**Текст для разбора**
От редакции.«Русский Журнал» не первый раз обращается к теме современного спора религии и атеизма, который разворачивается уже не на плоскости мировоззрений (с различными вариантами сегментации политической и частной жизни), как это было в XIX в. и значительную часть ХХ в., а на плоскости социальных задач. Как религиозное, так и атеистическое мировоззрение теперь претендует не на «программу для человека», который должен менять социальную реальность вокруг себя, а на «программу для человечества». Поэтому и вопрос о статусе теологии как науки встает очень остро: особенно в постсоветских странах, где теология во многом воспринимается обществом как частное дело теологов, и интерес к религии как к социально значимому явлению мало пересекается с интересом к теологии. Такая заброшенность теологии тревожит православных богословов, особенно на фоне европейского интеллектуального ландшафта, в котором с теологией как с интеллектуальной практикой обобщений и мировоззренческих экспериментов считаются философы любых направлений. Возможен ли на постсоветском пространстве такой разговор, какой был у Хайдеггера и Бультмана, у Деррида и Мариона, у Хабермаса и кардинала Ратцингера – нынешнего папы Бенедикта XVI? Мы публикуем статью профессора Юрия Черноморца (Киев), известного специалиста по византийской философии и по современным проблемам православия, шеф-редактора «Богословского портала», которая, несмотря на несколько провокативное заострение тезисов, задает важные координаты для будущего разговора.

* * *

Поиски путей легитимизации теологии

Сегодня в постсоветском пространстве существует уже несколько риторических стратегий как легитимизировать теологию как науку. Каждая из них имеет существенные недостатки, и потому не приносит желаемых результатов. В то же время оптимальный путь самолегитимизации теологии в постсоветском пространстве предельно прост и понятен.

Первая мысль, которая приходит православным в голову – объявить свое богословие опытной наукой. От простых учебников по догматике до солидных работ специалистов по исихазму стало модным говорить: богословие – это обобщение опыта. Религиозный опыт был уподоблен эксперименту в науке, а результаты обобщений претендовали на общезначимость и доказуемость. Однако эта идея, возникшая под влиянием русской религиозной философии (особенно – о. Павла Флоренского) была заранее проигрышной. Научный эксперимент отличается повторяемостью: при одинаковых исходных условиях получаем одинаковый результат. А из одного православного опыта рождаются очень даже различные богословские системы: уже на уровне первичного обобщения есть различия между аскетикой св. Феофана Затворника и св. Игнатия Брянчанинова; а если мы возьмем догматику – у одних она традиционная, у других – полный или частичный экзистенциализм. Кроме того, если бы религиозный опыт был подобен научному эксперименту, в мире не существовало бы атеистов, агностиков, инославных. Достаточно было бы их приводить на православную литургию – они все убеждались бы и в существовании Бога, и в истинности православия.

**Вопросы и задания**
[a] Ответьте по тексту о путях легитимизации теологии на вопросы:
(i) Кто автор публикуемой статьи и в каком городе он работает?
(ii) Под влиянием какой философии и прежде всего чьих идей возникла мысль о богословии как опытной науке?
(iii) Чем научный эксперимент отличается от религиозного опыта?
[b] Продолжите текст о путях легитимизации теологии, начав сразу после его последнего предложения.

**Исходные данные**
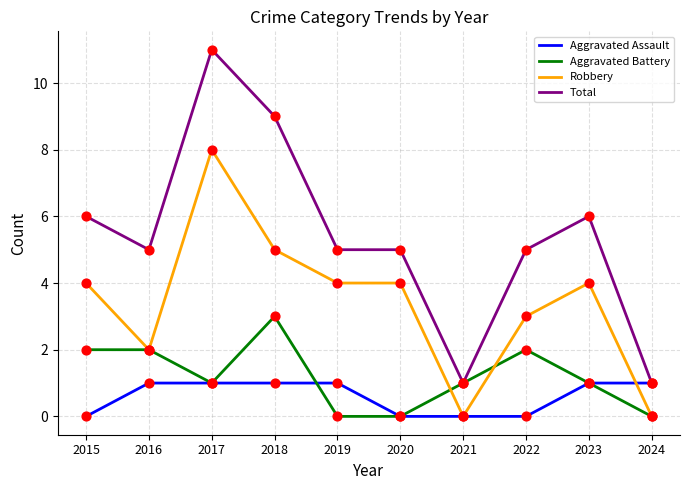

What is the total value across all series at 2016?

10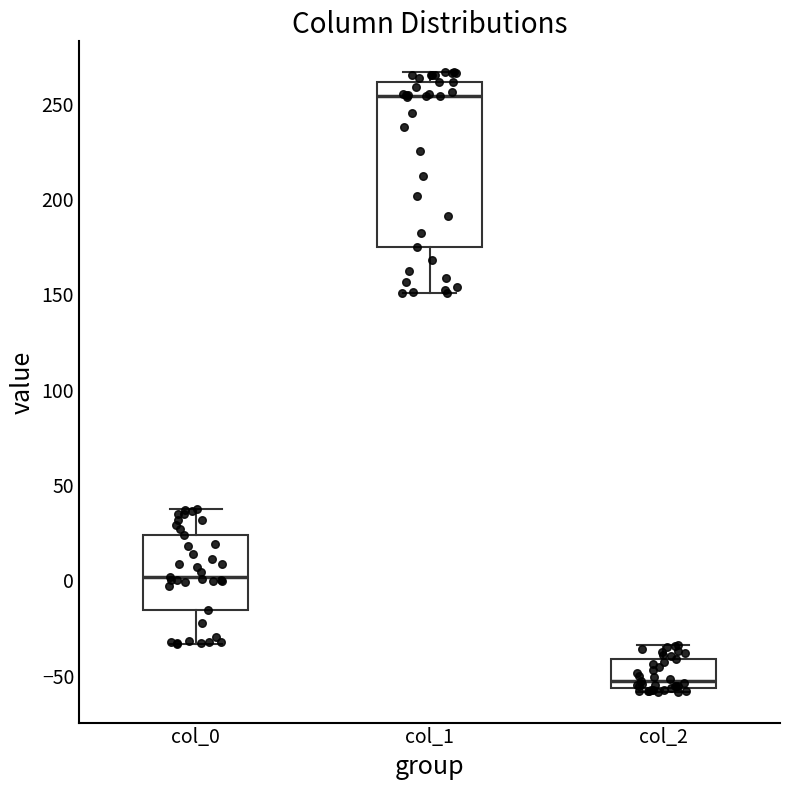

Where does the lower whisker of the box for col_0 end on the y-axis? The values are not printed on the chart, so give them approximately, as read against the axis.

-35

**Ответы к упражнениям**
[a]
(i) Автор статьи — профессор Юрий Черноморец, он работает в Киеве.
(ii) Эта мысль возникла под влиянием русской религиозной философии, прежде всего идей о. Павла Флоренского.
(iii) Научный эксперимент повторяем: при одинаковых исходных условиях он дает одинаковый результат.

[b]
Но сразу признать, что богословие на науку никак не похоже, православные не пожелали. Они начали распространять всякого рода выдумки про науку – что она тоже сплошь гипотетична, ничего до конца доказать не может и т.д. Ученые над этим просто смеялись, философы пытались объяснить, что всегда в науке есть окончательно доказанные теории, чем они и отличаются от гипотез. И если эти теории когда-то становятся частным случаем в более общих теориях – то их истинность не отменяется, они не возвращаются к статусу гипотез. Наиболее умные богословы поняли, что доказать научность богословия путем сравнения с экспериментальной наукой не удастся, сколько ни завышай достижения богословия и ни понижай статус естественнонаучного знания. Им пришла на ум более продуктивная идея – представить богословие как особую гуманитарную науку.

Немецкая философия начала прошлого века обосновала, что гуманитарные науки (или «науки о духе», Geistwissenschaften) опираются на познание единичного, на опыт, который не дает универсального знания, а может дать только знание о типическом, а также знание об уникальном. Познание истины в гуманитарных науках происходит не путем обобщения (как в экспериментальной науке) и не путем дедукции (как в классической геометрии), а путем постижения, своего рода озарения. Это постижение всегда есть истолкование текста. А текстом может быть как древний источник, так и опыт, мир… – все что угодно. Постижение происходит не всегда, а только если существует адекватный контекст, позволяющий тексту «открыться», а познающему «постигнуть». Конечно же, богословие истолковывает тексты – Писание, Предание, документы церкви. Конечно же, возможно применять методы современных гуманитарных наук для постижения Писания и Предания или хотя бы для подготовки к нему. Конечно же – Церковь есть тот Контекст, который нужен православному богослову, претендующему на истинность своих утверждений.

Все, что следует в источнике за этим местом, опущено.